Drivers unprepared for winter weather
- Posted by: Alan Feldberg
- Category: News
Drivers are not prepared for a harsh winter, prioritising umbrellas, chewing game and carrier bags instead of safety equipment.
Research by the RAC and NFU Mutual showed that a huge 62% of car owners have broken down in their lifetime. However, only one in five car owners keep a warm blanket or warm clothes handy, putting themselves and their families at risk of hypothermia if breaking down in freezing weather.
While half of the car owners won’t set off on a journey without an umbrella, they are also much more likely to keep chewing gum and mints in their vehicle than safety items such as red reflective warning triangles, high visibility jackets or jump leads.
The research showed that women are particularly vulnerable as they are less likely than men to keep most safety items in their car.
Aleks Corr, motor insurance specialist at NFU Mutual, said: “It’s great that the majority of drivers have a rescue service in place, with a whopping 78% of UK car owners choosing to have breakdown cover. But when you scratch under the surface, drivers are unprepared for the call-out itself, which is a particular risk in the dark, cold weather and even more so if breaking down on isolated and unlit rural roads.
“While brollies might be among the essentials for daily British life, don’t forget the safety fundamentals such as a torch, blanket and a spare tyre to prepare for a breakdown. Keeping basic safety equipment in your car could spell the difference between a minor inconvenience and a traumatically freezing and potentially hazardous family event.
“While technology can be a real lifeline, don’t completely rely on it. Poor signal or a low battery may mean it lets you down when you need it most. Always keep an in-car charger handy, but also equip yourself with analogue alternatives including a road atlas and your breakdown service number written on a piece of paper. Familiarise yourself with safety tips and what to do in an incident, such as how to park safely or how to find an SOS phone on the motorway.”
According to the RAC, wheel changes are the most common cause of breakdown after battery problems. So it’s alarming to find 36% of drivers don’t have a spare tyre in their car and a further half don’t know how to change one (49%), rendering them stranded and potentially in danger in the case of a blow-out.
Road traffic accidents, engine management issues with modern computer-led vehicles and PNS (puncture, no spare) are also cited by the RAC as the main reasons for breakdowns.
NFU Mutual’s research found nearly three quarters (72%) don’t know what to do if their car overheats and only a third (36%) know what the arrows on the motorway (which lead towards an SOS phone each mile) mean. Only half (52%) of car owners know what to use a red warning triangle for and only 26% have one. Britain is the only country in the EU that does not stipulate mandatory use of warning triangles if breaking down.

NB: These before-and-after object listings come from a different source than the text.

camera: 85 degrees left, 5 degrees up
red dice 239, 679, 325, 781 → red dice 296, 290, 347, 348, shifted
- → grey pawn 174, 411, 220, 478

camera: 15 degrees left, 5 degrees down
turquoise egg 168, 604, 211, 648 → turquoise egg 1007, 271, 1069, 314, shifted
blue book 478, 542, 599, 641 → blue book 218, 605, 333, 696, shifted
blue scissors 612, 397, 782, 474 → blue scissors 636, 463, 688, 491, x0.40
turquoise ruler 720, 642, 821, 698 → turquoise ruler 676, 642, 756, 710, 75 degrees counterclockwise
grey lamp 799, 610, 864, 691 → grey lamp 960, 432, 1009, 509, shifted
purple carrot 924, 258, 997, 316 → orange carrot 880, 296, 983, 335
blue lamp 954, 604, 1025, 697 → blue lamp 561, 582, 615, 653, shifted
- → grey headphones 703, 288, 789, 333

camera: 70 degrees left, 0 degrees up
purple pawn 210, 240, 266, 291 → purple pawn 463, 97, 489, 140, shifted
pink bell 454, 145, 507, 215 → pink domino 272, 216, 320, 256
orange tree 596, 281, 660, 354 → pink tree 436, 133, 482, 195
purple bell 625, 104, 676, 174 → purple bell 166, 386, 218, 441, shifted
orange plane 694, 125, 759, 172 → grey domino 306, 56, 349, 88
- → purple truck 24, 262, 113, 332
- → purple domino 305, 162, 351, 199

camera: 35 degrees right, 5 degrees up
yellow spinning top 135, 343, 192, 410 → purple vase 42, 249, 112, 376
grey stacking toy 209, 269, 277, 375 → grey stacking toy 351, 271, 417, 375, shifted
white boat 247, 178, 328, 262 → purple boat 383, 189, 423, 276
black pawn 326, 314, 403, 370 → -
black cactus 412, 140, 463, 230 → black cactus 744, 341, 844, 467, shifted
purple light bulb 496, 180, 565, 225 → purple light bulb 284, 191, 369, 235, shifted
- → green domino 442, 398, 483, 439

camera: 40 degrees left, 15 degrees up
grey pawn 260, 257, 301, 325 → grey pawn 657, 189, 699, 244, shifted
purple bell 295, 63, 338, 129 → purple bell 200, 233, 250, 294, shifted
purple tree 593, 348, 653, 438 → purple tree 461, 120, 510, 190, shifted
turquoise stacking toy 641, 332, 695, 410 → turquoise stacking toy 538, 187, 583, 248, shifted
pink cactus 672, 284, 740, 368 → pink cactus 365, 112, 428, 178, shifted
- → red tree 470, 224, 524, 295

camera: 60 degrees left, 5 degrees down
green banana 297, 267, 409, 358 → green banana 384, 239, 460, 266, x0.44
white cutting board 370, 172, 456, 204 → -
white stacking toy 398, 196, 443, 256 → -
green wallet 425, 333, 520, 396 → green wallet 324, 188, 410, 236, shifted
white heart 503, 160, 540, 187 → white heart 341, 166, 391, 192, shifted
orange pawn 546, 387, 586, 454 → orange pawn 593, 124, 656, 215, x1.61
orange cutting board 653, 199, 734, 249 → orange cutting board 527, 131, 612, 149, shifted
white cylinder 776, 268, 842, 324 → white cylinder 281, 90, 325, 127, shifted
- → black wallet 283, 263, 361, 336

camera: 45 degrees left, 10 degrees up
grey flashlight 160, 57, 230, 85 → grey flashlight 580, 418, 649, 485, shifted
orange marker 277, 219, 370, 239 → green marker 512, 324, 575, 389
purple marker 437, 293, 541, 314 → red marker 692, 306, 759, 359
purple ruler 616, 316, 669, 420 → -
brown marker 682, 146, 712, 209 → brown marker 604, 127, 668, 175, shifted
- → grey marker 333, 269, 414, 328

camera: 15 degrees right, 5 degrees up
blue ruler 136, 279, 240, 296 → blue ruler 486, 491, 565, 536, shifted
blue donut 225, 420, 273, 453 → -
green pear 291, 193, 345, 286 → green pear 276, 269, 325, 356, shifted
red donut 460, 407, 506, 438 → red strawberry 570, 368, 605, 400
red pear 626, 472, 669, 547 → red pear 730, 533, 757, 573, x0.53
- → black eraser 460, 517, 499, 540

At NFU Mutual, breakdown cover from RAC is included in its car insurance policy as standard.
The RAC recommends drivers remember their winter ‘FORCES’. Checking these before a journey can dramatically cut the chances of a breakdown.
F is for FUEL – Ensure you have enough fuel for your journey. Cars use more fuel in heavy traffic and start/stop conditions.
O is for OIL – To avoid engine damage and a potential breakdown, remember to check your oil level and top up when necessary.
R is for RUBBER – Check tyres have plenty of tread and are inflated properly – and don’t forget to check windscreen wiper blades are clearing screens effectively
C is for COOLANT – Make sure it’s at your vehicle manufacturer’s recommended levels – if not, get it checked at a reputable garage
E is for ELECTRICS – Check all your lights are working correctly including your indicators, brake lights and fog lights – and replace any faulty bulbs or blown fuses
S is for SCREENWASH – Top-up your windscreen washer fluid by using a good quality screenwash which is effective down to very cold temperatures. Remember that colder conditions demand a more concentrated solution.